## The data
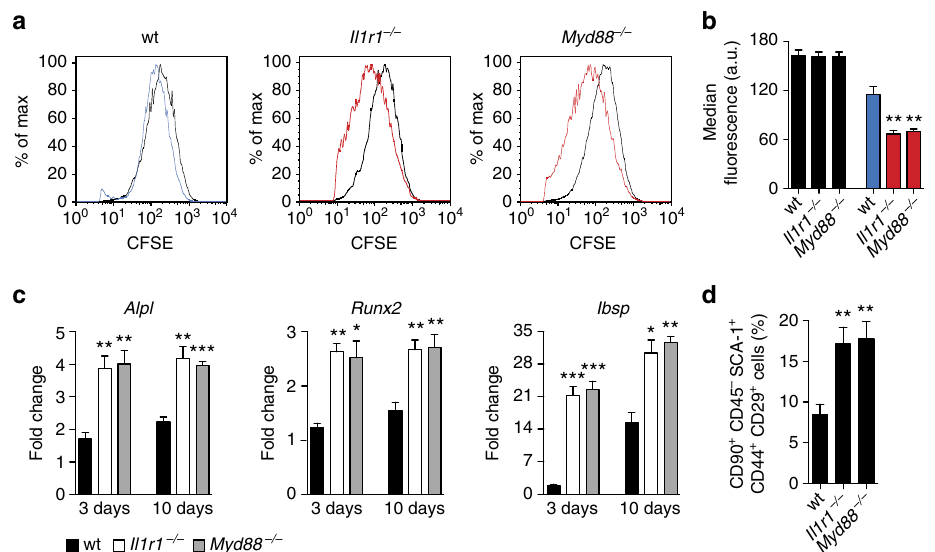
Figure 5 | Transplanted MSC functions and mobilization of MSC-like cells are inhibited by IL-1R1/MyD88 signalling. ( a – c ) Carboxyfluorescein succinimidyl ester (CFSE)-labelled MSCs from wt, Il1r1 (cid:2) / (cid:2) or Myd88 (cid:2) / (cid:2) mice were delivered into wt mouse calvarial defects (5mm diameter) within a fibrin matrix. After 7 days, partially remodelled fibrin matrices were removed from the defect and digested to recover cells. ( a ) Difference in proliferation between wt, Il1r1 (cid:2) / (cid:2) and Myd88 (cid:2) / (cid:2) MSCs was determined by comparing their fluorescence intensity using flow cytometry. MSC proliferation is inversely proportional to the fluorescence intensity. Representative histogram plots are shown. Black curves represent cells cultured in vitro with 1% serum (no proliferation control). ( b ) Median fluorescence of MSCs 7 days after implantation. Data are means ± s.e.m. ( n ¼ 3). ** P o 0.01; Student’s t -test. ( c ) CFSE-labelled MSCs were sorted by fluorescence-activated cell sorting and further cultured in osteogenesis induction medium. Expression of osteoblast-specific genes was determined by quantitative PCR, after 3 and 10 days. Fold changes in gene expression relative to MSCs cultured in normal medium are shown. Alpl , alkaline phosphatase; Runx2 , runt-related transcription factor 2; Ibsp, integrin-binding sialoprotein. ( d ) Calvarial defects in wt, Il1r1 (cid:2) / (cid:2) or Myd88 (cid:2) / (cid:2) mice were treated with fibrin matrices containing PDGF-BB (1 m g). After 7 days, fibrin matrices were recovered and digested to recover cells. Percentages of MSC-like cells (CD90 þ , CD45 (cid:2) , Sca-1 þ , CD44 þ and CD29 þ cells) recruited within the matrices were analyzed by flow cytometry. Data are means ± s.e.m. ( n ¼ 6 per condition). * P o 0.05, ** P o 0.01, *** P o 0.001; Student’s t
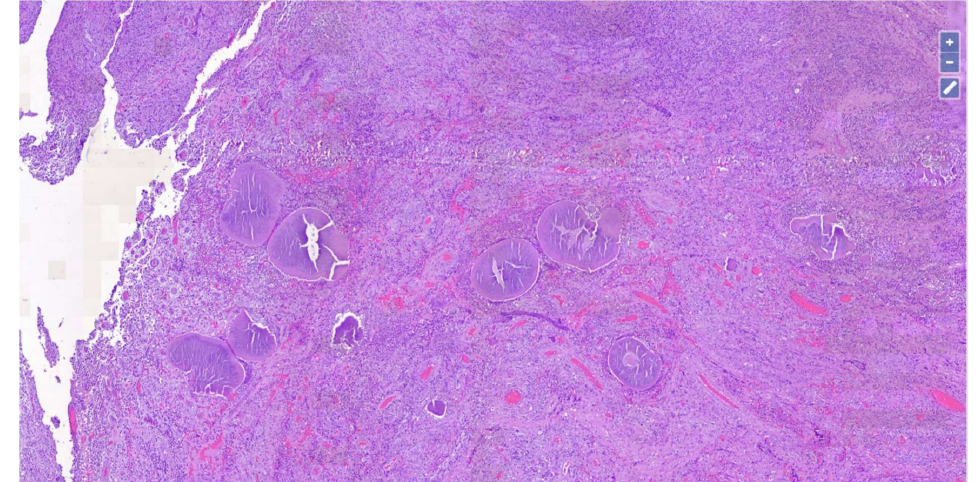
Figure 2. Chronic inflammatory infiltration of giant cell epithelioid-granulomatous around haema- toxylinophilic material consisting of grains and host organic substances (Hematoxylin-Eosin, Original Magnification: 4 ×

==

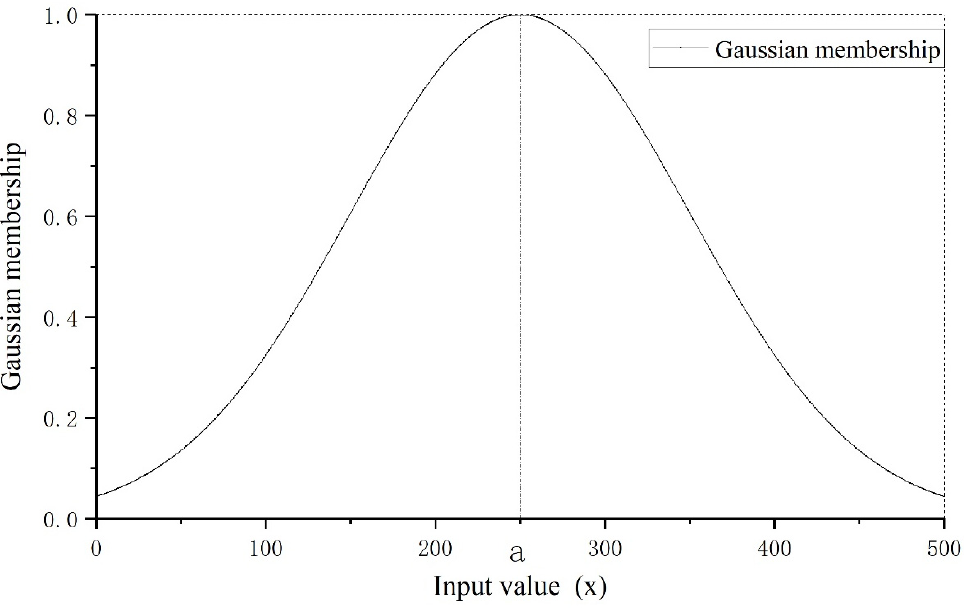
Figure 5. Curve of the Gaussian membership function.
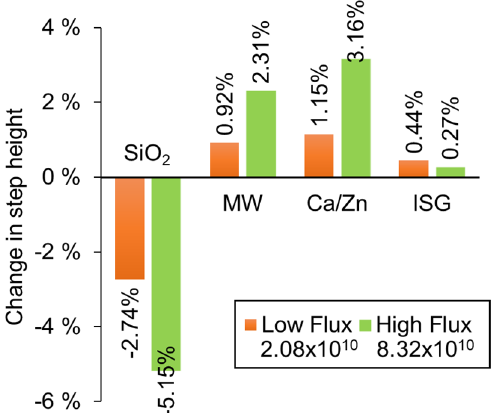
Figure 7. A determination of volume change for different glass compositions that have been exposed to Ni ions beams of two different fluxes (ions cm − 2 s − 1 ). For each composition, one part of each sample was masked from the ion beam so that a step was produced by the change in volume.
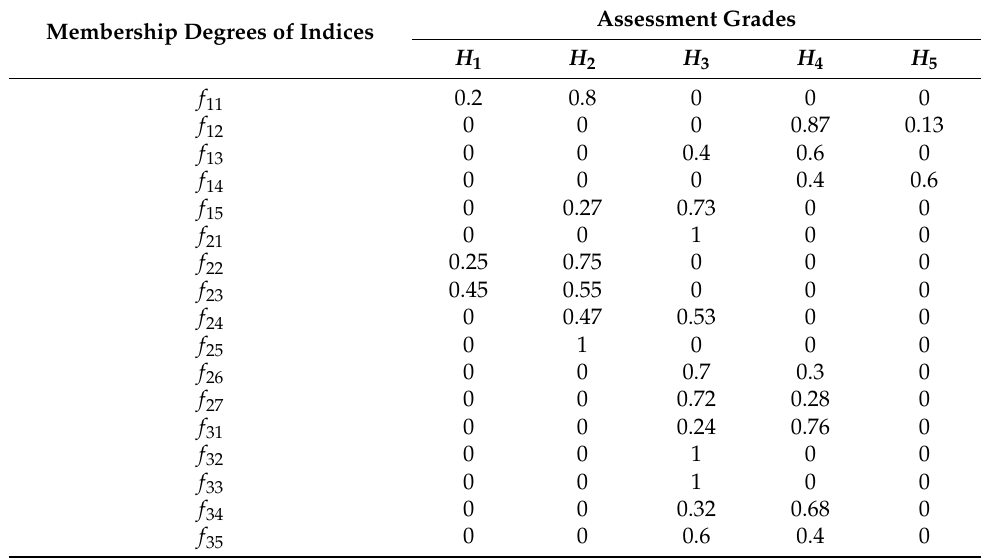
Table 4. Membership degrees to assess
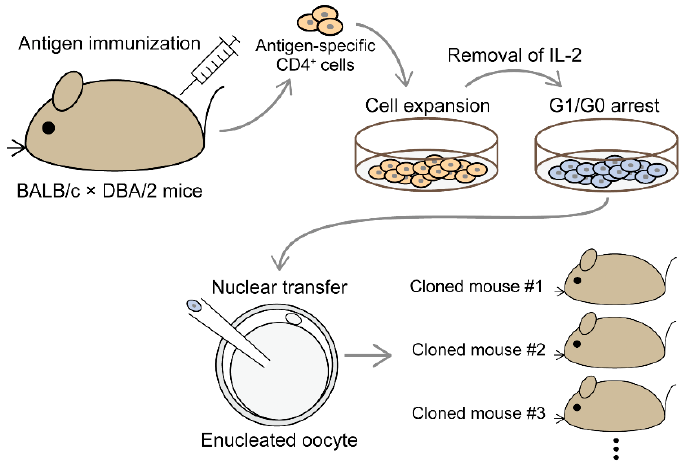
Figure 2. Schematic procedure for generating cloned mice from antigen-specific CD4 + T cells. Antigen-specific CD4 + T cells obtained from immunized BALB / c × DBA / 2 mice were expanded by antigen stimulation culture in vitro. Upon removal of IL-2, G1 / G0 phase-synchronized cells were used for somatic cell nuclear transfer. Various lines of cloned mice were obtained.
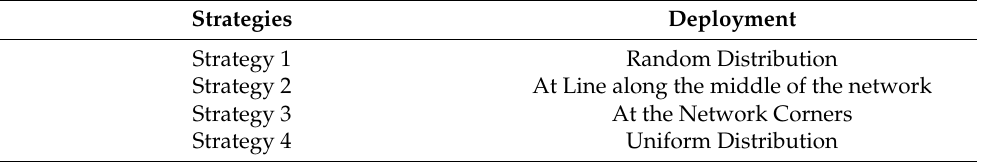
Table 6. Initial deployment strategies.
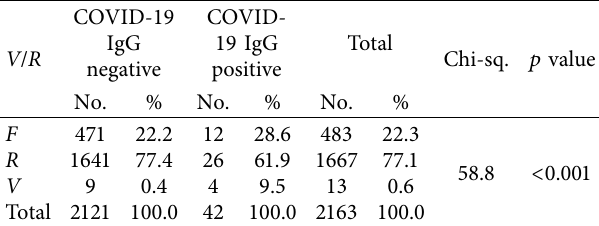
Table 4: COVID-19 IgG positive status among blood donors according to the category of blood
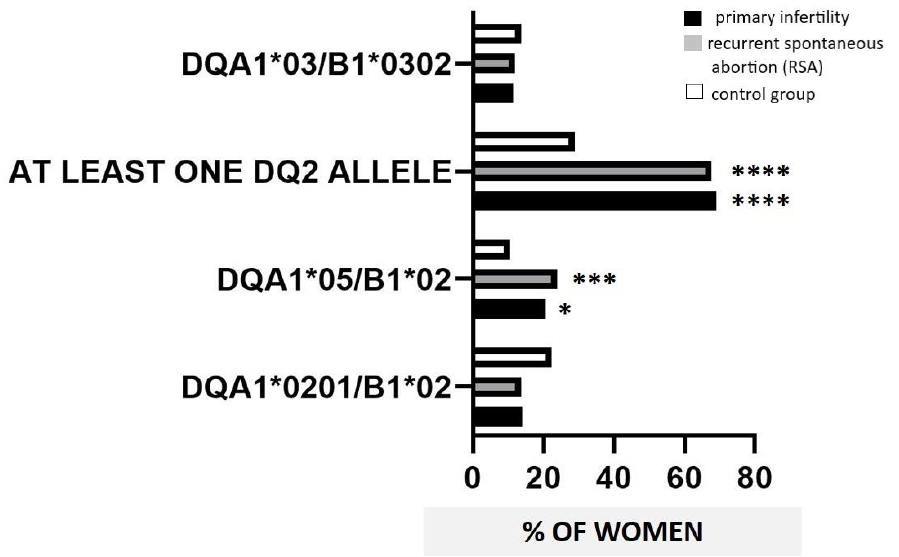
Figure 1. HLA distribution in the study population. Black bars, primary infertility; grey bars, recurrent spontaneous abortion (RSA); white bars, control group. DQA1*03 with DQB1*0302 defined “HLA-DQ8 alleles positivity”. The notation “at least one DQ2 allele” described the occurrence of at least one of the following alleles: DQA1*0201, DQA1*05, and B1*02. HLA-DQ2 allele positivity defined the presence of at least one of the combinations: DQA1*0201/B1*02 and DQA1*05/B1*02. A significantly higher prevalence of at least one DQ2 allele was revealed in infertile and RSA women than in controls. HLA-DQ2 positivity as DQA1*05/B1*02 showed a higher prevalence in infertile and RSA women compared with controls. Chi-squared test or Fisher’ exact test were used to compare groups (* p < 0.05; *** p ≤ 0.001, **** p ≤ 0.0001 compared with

## Exercise brief
Reproduce every line of the listing above in which the string "Table" appears.

## Result of this task
Table 4. Membership degrees to assess
Table 6. Initial deployment strategies.
Table 4: COVID-19 IgG positive status among blood donors according to the category of blood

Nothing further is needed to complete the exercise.